Files

Garry Tan 6c7d2ed30b feat: PGLite engine — local brain, zero infrastructure (v0.7.0) (#41 )

* refactor: extract shared utils, add runMigration + getChunksWithEmbeddings to BrainEngine

Extract validateSlug, contentHash, rowToPage, rowToChunk, rowToSearchResult
from postgres-engine.ts into shared utils.ts. Add rowToChunk includeEmbedding
parameter for migration support.

Add two new methods to BrainEngine interface:
- runMigration(version, sql) — replaces internal eng.sql access in migrate.ts
- getChunksWithEmbeddings(slug) — returns chunks with embedding data for migration

Replace 'sqlite' with 'pglite' in EngineConfig and GBrainConfig types.
Fix loadConfig to infer engine from database_path.

Co-Authored-By: Claude Opus 4.6 (1M context) <noreply@anthropic.com>

* feat: pluggable engine factory + hybridSearch keyword-only fallback

Add createEngine() factory with dynamic imports so PGLite WASM is never
loaded for Postgres users. Wire CLI to use factory instead of hardcoded
PostgresEngine.

Force workers=1 for PGLite imports (single-connection architecture).

Fix hybridSearch to check OPENAI_API_KEY before calling embed(). When
unset, returns keyword-only results instead of throwing. Critical for
local PGLite users who don't need vector search.

Co-Authored-By: Claude Opus 4.6 (1M context) <noreply@anthropic.com>

* feat: PGLiteEngine — embedded Postgres 17.5 via WASM, same SQL everywhere

Full BrainEngine implementation (37 methods) using @electric-sql/pglite.
Same SQL as PostgresEngine — tsvector triggers, pgvector HNSW, pg_trgm
fuzzy matching, recursive CTEs, JSONB. Only the driver call syntax differs
(parameterized queries instead of tagged templates).

PGLite schema is the Postgres schema minus RLS, advisory locks, and
remote auth tables (access_tokens, mcp_request_log, files).

No server. No subscription. One directory. Works offline.

Co-Authored-By: Claude Opus 4.6 (1M context) <noreply@anthropic.com>

* feat: smart init (PGLite default) + bidirectional engine migration

gbrain init now defaults to PGLite — brain ready in 2 seconds, no
server needed. Scans target directory: <1000 .md files = PGLite,
>=1000 = suggests Supabase. --supabase and --pglite flags override.

gbrain migrate --to supabase/pglite transfers all data between engines
with manifest-based resume.
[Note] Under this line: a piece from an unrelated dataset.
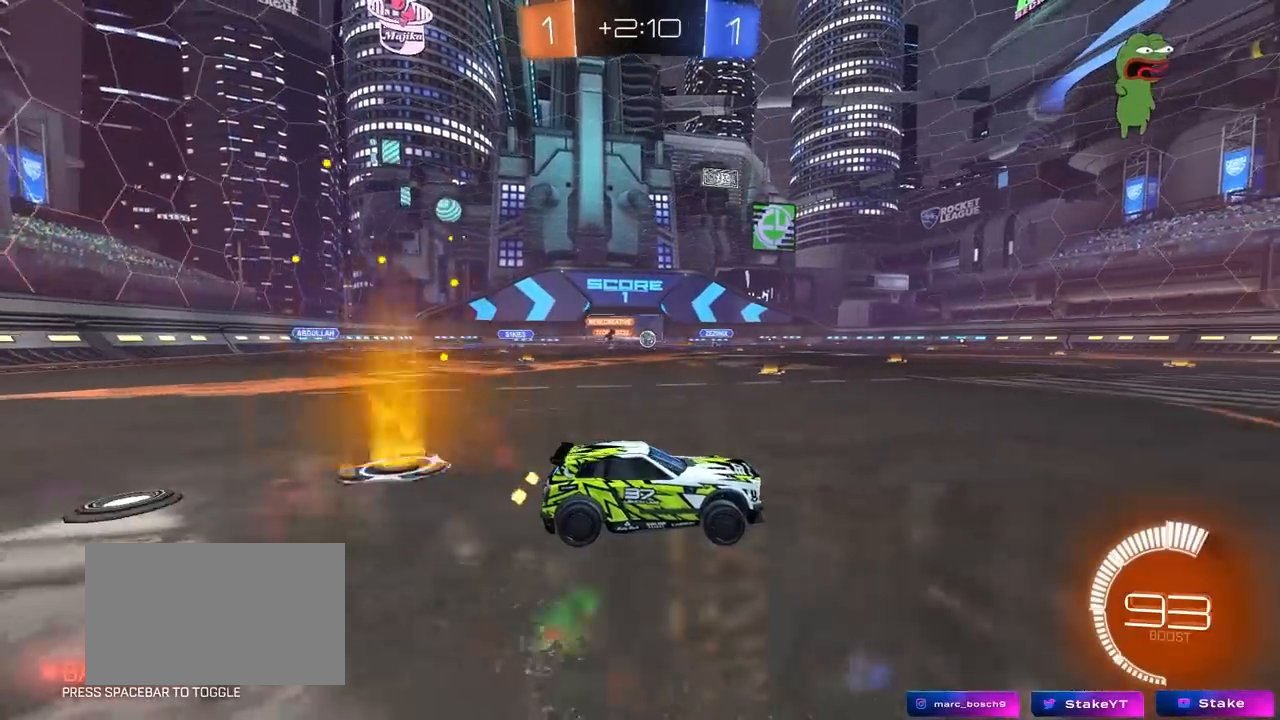
{"keys": ["a", "w"], "mouse": [], "mouse_move": "still", "events": [[183, "a", "down"], [183, "d", "up"], [217, "s", "up"], [417, "w", "down"]]}
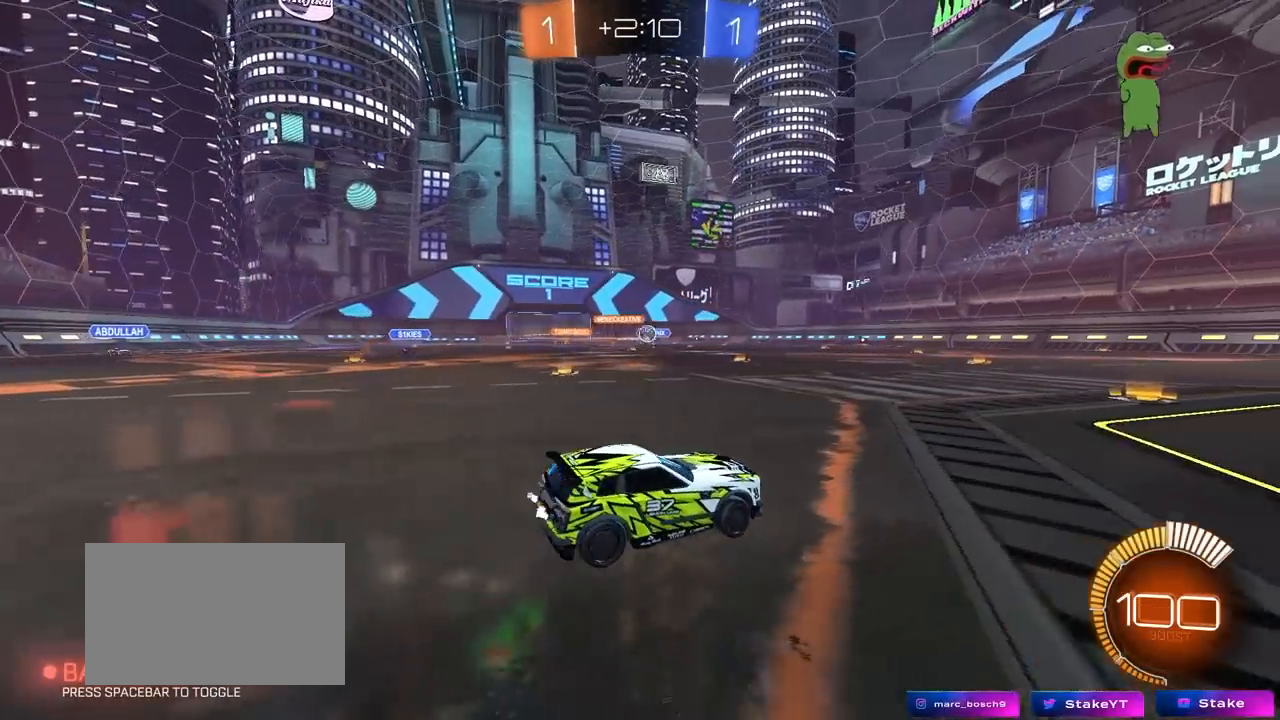
{"keys": ["a"], "mouse": ["left"], "mouse_move": "down", "events": [[50, "a", "up"], [100, "d", "down"], [200, "a", "down"], [200, "d", "up"], [383, "mouse_left", "down"], [467, "w", "up"]]}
Copies pages, chunks (with embeddings),
tags, timeline, raw data, links, and config. --force overwrites
non-empty target.

Co-Authored-By: Claude Opus 4.6 (1M context) <noreply@anthropic.com>

* test: 60 new tests for PGLite engine, utils, and factory

41 PGLite engine tests covering all 37 BrainEngine methods: CRUD,
tsvector keyword search, pg_trgm fuzzy matching, chunk upsert with
COALESCE, graph traversal via recursive CTE, transactions, cascade
deletes, stats/health, and embedding round-trip.

14 shared utility tests (validateSlug, contentHash, row mappers).
5 engine factory tests (dispatch, error messages).

All run in-memory — zero Docker, zero DATABASE_URL, instant in CI.

Add P0 TODO: submit Bun PR for WASM embedding in bun build --compile
(oven-sh/bun#15032).

Co-Authored-By: Claude Opus 4.6 (1M context) <noreply@anthropic.com>

* chore: bump version and changelog (v0.7.0)

Co-Authored-By: Claude Opus 4.6 (1M context) <noreply@anthropic.com>

* docs: update project documentation for v0.7.0 PGLite engine

- CLAUDE.md: add PGLite key files, update architecture, add migrate command, add 3 test files
- README.md: PGLite as default init, zero-config getting started, migration path to Supabase
- docs/ENGINES.md: PGLiteEngine shipped (v0.7), capability matrix, migration docs
- docs/SQLITE_ENGINE.md: marked superseded by PGLite

Co-Authored-By: Claude Opus 4.6 (1M context) <noreply@anthropic.com>

* chore: remove stale v0.4 README update prompt

Co-Authored-By: Claude Opus 4.6 (1M context) <noreply@anthropic.com>

* chore: remove SQLITE_ENGINE.md (superseded by PGLite)

PGLite uses the same SQL as Postgres, making a separate SQLite
engine unnecessary. docs/ENGINES.md covers PGLiteEngine.

Co-Authored-By: Claude Opus 4.6 (1M context) <noreply@anthropic.com>

* docs: update README step 2 to default to PGLite

Co-Authored-By: Claude Opus 4.6 (1M context) <noreply@anthropic.com>

* docs: add schema setup step and install-all-integrations step to README

Step 3 now tells agents to read GBRAIN_RECOMMENDED_SCHEMA.md and set up
the MECE directory structure before importing. Step 7 tells agents to
install every available integration recipe, not just list them.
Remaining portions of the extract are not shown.